Where to Celebrate Lunar New Year 2023 in Australia

And what it means to be in the year of the Rabbit.

where to celebrate lunar new year australia

Starting with the new moon on Sunday, January 22, this Lunar New Year ushers in the year of the Rabbit. We’ve put together a guide on celebrating the Lunar New Year in Australia.

What is special about the year of the Rabbit?

As you might know, each year has an animal sign in the Chinese Zodiac, which is based on the moon and has a 12-year cycle. This year, we celebrate the year of the rabbit, known to be the luckiest out of all twelve animals. It symbolises mercy, elegance, and beauty.

What celebrations are taking place and how can I get involved?

There are plenty of festivals happening all around the country which you can get involved with. Here they are per state.

New South Wales

Darling Harbour Fireworks
When: Every year, Sydney puts on a fireworks show, and this year, you can catch it on January 28 and February 4 at 9 pm in Darling Harbour.

Dragon Boat Races
When: Witness three days of dragon boat races and entertainment on Cockle Bay to usher in the Lunar New Year. The races will commence on January 27 and finish on January 29.

Lion Dances
When: Catch a traditional Lion Dance moving to the beat of a vigorous drum bringing good luck and fortune for the Lunar New Year.
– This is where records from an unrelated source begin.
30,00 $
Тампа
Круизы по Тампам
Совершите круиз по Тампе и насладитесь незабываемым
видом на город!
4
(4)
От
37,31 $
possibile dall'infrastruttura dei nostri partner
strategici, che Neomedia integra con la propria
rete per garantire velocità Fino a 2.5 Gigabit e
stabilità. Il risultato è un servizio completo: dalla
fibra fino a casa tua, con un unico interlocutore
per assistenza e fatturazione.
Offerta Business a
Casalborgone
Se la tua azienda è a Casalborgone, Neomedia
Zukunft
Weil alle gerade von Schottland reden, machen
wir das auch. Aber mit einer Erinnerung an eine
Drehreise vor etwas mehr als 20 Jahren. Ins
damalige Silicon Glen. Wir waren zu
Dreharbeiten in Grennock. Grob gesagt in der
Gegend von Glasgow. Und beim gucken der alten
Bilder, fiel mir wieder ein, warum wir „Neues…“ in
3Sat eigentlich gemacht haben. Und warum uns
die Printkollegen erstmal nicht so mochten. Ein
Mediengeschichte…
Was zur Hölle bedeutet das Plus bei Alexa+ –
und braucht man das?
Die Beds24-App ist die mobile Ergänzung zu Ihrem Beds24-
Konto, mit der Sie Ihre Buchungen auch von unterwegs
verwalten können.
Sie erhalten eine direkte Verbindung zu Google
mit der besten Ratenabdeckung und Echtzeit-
The dance performances will happen across Darling Harbour on Saturday, January 21, Sunday, January 22, and Sunday, February 4 and 5, around 6 pm and 9 pm.

Lunar New Year at Cirrus Dining
When: Barangaroo’s waterfront seafood restaurant, Cirrus, is celebrating the Year of the Rabbit with a special feast menu. Cirrus’ LNY menu is $128pp with optional wine pairing and is available from Saturday, January 21, to Sunday, February 5.

Auntie Philter
When: Hello Auntie’s owner and executive chef, Cuong Nguyen will be dishing out some of the most classic Vietnamese street foods with his mum, Linda. All of Philter’s favourites will be on offer, as well as Raspberry Pash Beer Slushies and other cocktails being served at the Philter Brewing rooftop bar on Sunday, January 22 and Sunday, January 29.


Lunar New Year Festival
When: Ring in the Lunar New Year with food, music, arts, and more on Sunday, January 22, from 10 am to 9 pm.

Lunar New Year at the National Gallery of Victoria
When: Celebrate the year of the rabbit at the National Gallery of Victoria’s festival of art, food, and art-making activities for everyone from 10 am-5 pm.


BriAsia Festival
When: From February 1-19, Brisbane will come alive with performances, including lion dances and martial arts displays. There will be street food, workshops, comedy and more.

South Australia

Chinatown Adelaide Street Party
When: Adelaide is set to hose a fun-filled day celebrating the Chinese New Year on Saturday, January 28, from 12 pm to 9 pm.

Western Australia

Crown Perth
When: Across January and February, Crown Perth hosts free live entertainment, including colourful lion dances, roving mascots, and drumming performances. The restaurants will also throw banquets and menus dedicated to the Lunar New Year.